The Search for 1921 (Part 2 – Reference Guide)

If you read Part 1 of my 1921 post, you already know that it’s a favorite tequila of mine and that in researching the bottle history, I was fortunate enough to speak with Juan Francisco Collado, a partner with Tequila 1921. Through our conversation and some follow-up emails, Juan was able to clear up a number of questions I had about the production history of the 1921 tequila line.

Until recently, 1921 was produced at Agabe Tequilana Productores y Comercializadores in Jesus Maria, Jalisco under NOM 1079. During this production run, 1921 released their tequilas with a variety of subtle bottling variations, from the waxed caps to the importer to the type of bottle to the labels. With the exception of a roughly two-year phase where the production dates were actually imprinted on the bottles, they don’t give much of an idea about when they were produced.

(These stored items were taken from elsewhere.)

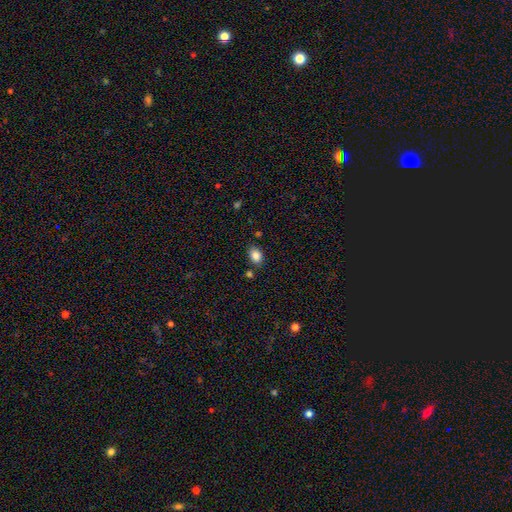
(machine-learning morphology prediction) Overall: smooth (85%). How rounded: in between (75%). Merging: none (80%).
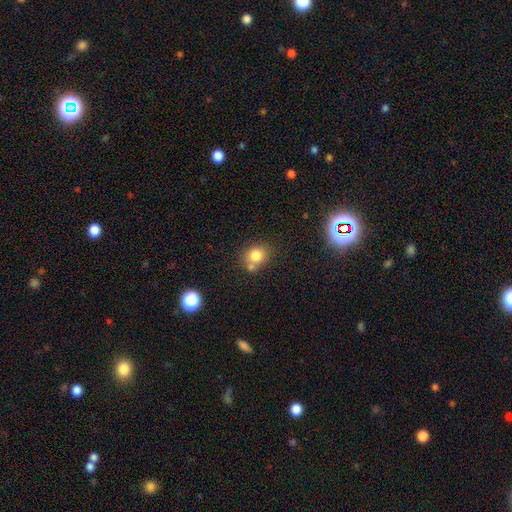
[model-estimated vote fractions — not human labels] Overall: smooth (80%). How rounded: round (73%). Merging: none (58%; merger 24%).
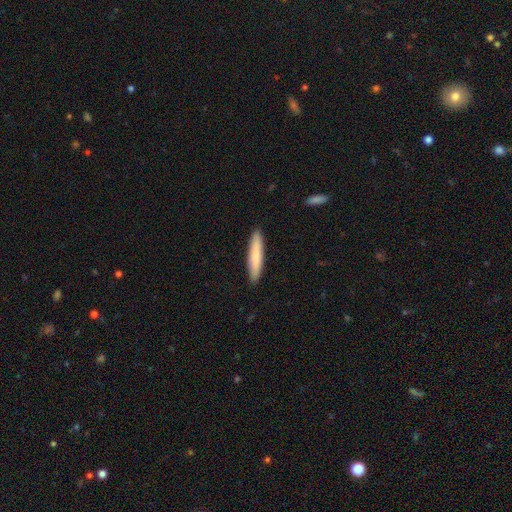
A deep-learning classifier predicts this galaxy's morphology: Smooth or featured: smooth — 80% (featured or disk — 14%)
How rounded: cigar-shaped — 89% (in between — 10%)
Merging: none — 91% (minor disturbance — 7%)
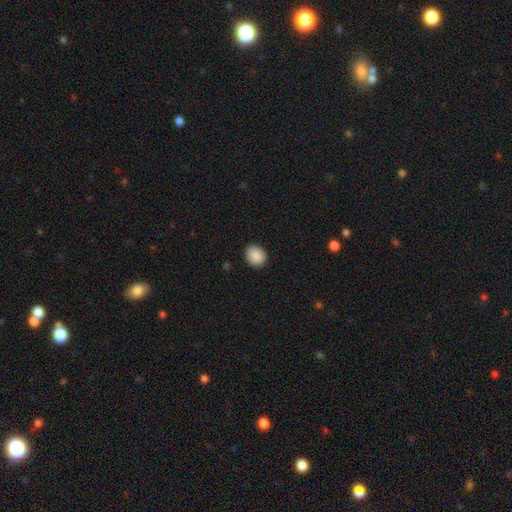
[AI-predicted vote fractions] smooth 90%, star or artifact 8%, featured or disk 3%. Down the decision tree: how rounded — round (65%); merging — none (89%).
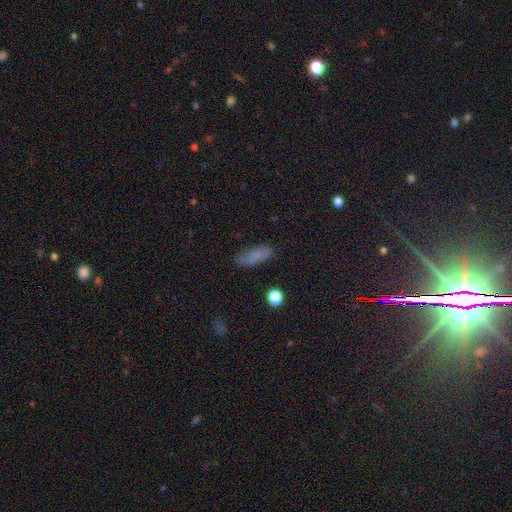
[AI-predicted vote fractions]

My aim here is to provide a reference to anyone curious about this brand’s history. Using the blanco line, I’ve put together bottling notes based on Juan’s input as well as bottles in my small collection. While I highlight the differences in the blanco line, many of these same variances can be carried across the Reposado and Reserva Especial lines as well to at least provide a reference point.

Stoppers, Openers & Wax
The first bottles imported to the US market included a dangling leather strap encased in wax (pale green, pale yellow or pale red depending upon the style of the tequila). Peeling the leather strip broke the seal to a natural cork stopper. These fully hand-blown and highly-collectable “Leatherstrap” bottles were produced until 1998.

The second generation bottles continued to carry a wax seal and natural cork stopper, however, the leather strap had been removed. The formula for the wax was also being tweaked, as colder climates tended to cause the wax to crack and chip. In the case of the blancos, the color of the wax became a brighter, more primary shade. The interesting thing about most of these bottles is that they were not immediately distributed to the market, as I will detail mormentarily. Due to a 20% bottle breakage rate, the bottles also changed production techniques, incorporating a semi-automated manufacturing process, while still keeping its artisanal style.

The third and fourth generation bottles again saw the wax color and consistency change, as more plastic was incorporated. The resulting bottles appeared with dull and more muted colored wax seals that also had a plastic shrink-wrap seal around them.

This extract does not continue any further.